A major 1999 survey by researchers at Yeshiva University finds: “A variety of family structures can support positive child outcomes. We have concluded that children need at least one responsible, care-taking adult who has a positive emotional connection to them and with whom they have a consistent relationship. Moreover, that parent can be a father or a mother.”

While conservative family advocates claim that any family form other than heterosexual marriage causes harm to children, social science data refutes such claims. In fact, the factor most positively related to a whole range of good child outcomes is socio-economic status. Conservative family advocates too often confuse the effects of poverty with the effects of family structure.

Unfortunately, American political debate has been centered around an outmoded idea of “family values” which takes the 1950s as a model. But the fifties were an atypical era, with economic forces very much unlike those operating in the present day. Sociologist Judith Stacey, author of “In the Name of the Family,” says that the current debate over families reflects what she calls “sitcom sociology.”

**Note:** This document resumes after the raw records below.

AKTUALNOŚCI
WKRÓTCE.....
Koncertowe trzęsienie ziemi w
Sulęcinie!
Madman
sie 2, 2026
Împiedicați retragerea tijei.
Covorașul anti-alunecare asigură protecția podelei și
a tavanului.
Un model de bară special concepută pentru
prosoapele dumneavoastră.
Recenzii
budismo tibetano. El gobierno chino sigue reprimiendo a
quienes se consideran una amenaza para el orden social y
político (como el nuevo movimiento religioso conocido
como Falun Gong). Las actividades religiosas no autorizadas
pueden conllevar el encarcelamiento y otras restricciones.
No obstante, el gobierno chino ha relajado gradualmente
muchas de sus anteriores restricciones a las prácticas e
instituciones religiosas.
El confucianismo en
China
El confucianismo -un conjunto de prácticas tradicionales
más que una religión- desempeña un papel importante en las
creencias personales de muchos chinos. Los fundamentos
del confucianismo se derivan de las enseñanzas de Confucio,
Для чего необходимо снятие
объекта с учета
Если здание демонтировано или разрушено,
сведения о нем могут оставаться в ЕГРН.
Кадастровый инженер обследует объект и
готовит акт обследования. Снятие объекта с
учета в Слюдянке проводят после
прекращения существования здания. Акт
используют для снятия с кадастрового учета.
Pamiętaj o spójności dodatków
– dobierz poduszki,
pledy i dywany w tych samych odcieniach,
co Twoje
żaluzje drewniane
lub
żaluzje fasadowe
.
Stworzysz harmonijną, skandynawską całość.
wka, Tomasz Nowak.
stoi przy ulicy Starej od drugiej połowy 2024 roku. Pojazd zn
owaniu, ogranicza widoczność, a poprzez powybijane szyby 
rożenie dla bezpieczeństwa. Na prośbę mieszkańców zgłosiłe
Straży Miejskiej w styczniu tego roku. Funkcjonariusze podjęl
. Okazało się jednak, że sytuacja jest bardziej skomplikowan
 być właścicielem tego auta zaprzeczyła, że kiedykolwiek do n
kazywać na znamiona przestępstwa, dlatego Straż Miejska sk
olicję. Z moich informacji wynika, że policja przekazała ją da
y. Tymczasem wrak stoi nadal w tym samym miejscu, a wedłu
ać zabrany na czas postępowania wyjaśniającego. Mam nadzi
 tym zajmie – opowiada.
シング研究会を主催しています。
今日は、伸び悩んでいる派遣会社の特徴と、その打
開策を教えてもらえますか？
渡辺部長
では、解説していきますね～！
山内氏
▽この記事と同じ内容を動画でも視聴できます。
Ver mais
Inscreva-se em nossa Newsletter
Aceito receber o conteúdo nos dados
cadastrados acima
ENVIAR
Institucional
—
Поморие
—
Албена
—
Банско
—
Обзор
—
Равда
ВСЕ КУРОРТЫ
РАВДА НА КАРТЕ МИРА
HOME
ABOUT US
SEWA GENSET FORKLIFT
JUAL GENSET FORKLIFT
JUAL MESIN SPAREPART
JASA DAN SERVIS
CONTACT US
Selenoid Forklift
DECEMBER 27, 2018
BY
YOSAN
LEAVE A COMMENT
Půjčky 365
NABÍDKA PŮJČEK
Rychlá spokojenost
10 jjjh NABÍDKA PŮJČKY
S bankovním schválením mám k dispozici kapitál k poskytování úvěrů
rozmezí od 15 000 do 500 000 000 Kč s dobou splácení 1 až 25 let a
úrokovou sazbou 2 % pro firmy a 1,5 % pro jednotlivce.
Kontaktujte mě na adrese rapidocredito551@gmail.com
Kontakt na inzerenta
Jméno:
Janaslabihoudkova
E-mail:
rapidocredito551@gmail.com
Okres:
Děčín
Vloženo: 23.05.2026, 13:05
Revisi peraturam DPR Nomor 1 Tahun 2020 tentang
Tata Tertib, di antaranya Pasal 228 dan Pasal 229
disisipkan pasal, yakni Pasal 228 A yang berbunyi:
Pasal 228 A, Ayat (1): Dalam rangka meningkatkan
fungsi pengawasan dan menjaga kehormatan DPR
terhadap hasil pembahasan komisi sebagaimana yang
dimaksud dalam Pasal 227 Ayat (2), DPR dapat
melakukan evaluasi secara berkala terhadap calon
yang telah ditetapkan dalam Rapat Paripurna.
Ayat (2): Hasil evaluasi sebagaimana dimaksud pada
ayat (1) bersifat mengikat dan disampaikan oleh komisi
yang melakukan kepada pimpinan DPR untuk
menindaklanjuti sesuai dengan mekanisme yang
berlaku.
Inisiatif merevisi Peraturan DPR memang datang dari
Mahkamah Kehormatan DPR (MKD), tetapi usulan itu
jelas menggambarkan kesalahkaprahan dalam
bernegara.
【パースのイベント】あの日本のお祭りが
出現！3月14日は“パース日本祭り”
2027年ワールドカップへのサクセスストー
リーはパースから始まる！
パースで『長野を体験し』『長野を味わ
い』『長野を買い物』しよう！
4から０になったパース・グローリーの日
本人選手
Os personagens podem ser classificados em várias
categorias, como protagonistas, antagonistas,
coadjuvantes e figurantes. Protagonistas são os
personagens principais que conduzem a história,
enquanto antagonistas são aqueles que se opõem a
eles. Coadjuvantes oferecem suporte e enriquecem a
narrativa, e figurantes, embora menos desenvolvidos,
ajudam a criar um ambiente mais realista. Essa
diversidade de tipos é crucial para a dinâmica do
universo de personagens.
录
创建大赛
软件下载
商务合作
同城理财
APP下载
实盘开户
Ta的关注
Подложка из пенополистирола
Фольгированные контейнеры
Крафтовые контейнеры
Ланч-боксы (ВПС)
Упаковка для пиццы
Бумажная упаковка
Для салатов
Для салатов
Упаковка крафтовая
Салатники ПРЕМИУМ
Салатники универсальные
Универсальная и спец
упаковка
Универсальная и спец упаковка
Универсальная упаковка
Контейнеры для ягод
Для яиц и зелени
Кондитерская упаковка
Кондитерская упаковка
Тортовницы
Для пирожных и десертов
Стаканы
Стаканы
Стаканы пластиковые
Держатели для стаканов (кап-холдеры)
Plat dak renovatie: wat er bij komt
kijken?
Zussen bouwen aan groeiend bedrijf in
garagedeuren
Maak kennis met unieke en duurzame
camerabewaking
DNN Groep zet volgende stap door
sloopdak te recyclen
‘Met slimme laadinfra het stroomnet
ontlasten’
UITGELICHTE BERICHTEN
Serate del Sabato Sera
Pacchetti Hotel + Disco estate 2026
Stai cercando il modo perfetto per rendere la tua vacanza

She notes that “an improbable alliance of academic and political networks” produces political ideas that are increasingly divorced from current realities. Both Republicans and New Democrats, she says, have become enamored of a narrative about “a prodigal society returning to conjugal family virtue after suffering the painful consequences of self-indulgent rebellions.” That story bears little relationship to the real historical record–it’s a fairy tale.

This fairy tale exaggerates the stability and virtue of the past, and demonizes the present. It can in no way be the basis for public policy in such a critical area as supporting real-life American families.

Caryl Rivers is a professor of journalism at Boston University.